**課題 1:** ドラマ『天国と地獄』の感想文では、主演俳優として誰の名前が挙がっていますか。
**課題 2:** ドラマ『天国と地獄』の感想文の最後の文に続けて、その先を書き継いでください。

**抜粋本文:**

昨晩、最終回を迎えた日曜劇場『天国と地獄 ~サイコな2人~』。
初めは、主人公2人(女性刑事の彩子 と 連続殺人の容疑者・日高)の 魂の “入れ替わり” を楽しんで観ていました。
女性と男性、刑事と容疑者、善と悪。主演の 綾瀬はるかさん と 高橋一生さん の演技の凄かったことったら・・・。
また、途中からは「本当に日高は犯人なんだろうか?」「真犯人は誰?」「どんな事実が隠されている?」と、推理を楽しみました。ネットも盛り上がっていましたっけ。

いわゆるスイッチ・エンターテインメントとして、サスペンスドラマとしても、十分に面白かったわけですが、最終話の前話では、2人は再び入れ替わって元の自分の肉体に戻り、真犯人も判ります。
でも本作はそこで終わらず、そこからいよいよ、作品の主題といえるものを見せられることになったのでした。ラスト2週、考えさせられ、感動させられ・・・とても面白かったです。

「それまでにすっかり登場人物たちに惹かれたり感情を移入させたりしてきたこともあって、犯人であった日高の生き別れの双子の兄・東の生い立ち、不遇な人生には同情を抱き、最後の最後に何か報われることがありますようにと思いましたし、
また、登場する皆それぞれに、己の正義があり、大切にしたいものがあることを思い知らされ、その強い思いの結集に心を打たれました。

**一覧:**
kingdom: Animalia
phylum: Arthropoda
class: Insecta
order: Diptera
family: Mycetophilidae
---
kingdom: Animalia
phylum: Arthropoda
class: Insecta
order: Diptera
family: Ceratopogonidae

**模範解答 1:** 綾瀬はるかさんと高橋一生さんです。

**模範解答 2:**
昨日の最終回で、日高は双子の兄の罪を自分が被ることに決めていました。
兄はとんだ過ちを犯しました。でも、15分早く生まれたがために”長男”となり不遇な人生を送って来て、最後は病気に侵され、人生をやり直す時間さえ持たせてもらえなかった・・・ということを、弟の日高は他人事として切り捨てられなかった。
幼い頃に生き別れたきりになっていて双子の兄に対して、知らなかったこととは言え何もしてあげられなかったことを悔やみ、”私が兄で兄は私だったかもしれない” と考え、兄を守りたいと考えた、兄の犯した罪を背負おうとした、そう思うと切なかったです。

生まれた時から “ついてない” “持ってない” 人がいます。
真面目に一生懸命生きていれば陽の目を見られるとも限らない。
弱い人は理不尽な目に遭い、強い人から搾取され虐げられるばかり・・・ということもある。

犯人・東が弟の日高に、自分の人生が弟のそれと違って悲惨なのは何故なんだよ!と迫るシーンがありました。
「俺の頭が悪いからか!? 俺が怠け者だからか!? 自己責任か!? 違うだろう!」という絶叫、日高は胸が痛かったことと思います。この、生まれるのが15分早かったために天国と地獄ほど違ってしまった兄の人生を想うと、自分の恵まれた人生を後ろめたく思ったかもしれません。

でも最終回、亡くなった兄の犯した罪を被ることにして、殺人は自分がやったと告白する日高に、聴取に当たった刑事の河原(演:北村一輝さん)がこんなことを言うシーンがありました。

「この殺人はお兄ちゃんの『声』じゃないのか」
「立場の弱い人間が、いかに容易く奪われ続けるか。そして立場の強い人間も、こうして最後は自らも奪われることになる。そんなことを言いたかったんじゃないのか」
「やってることは人殺しだ、汚ねえ嗄れた聞くに堪えない声だ、でも、それでも、声は声だ。おまえにその声を奪う正義はあるのか」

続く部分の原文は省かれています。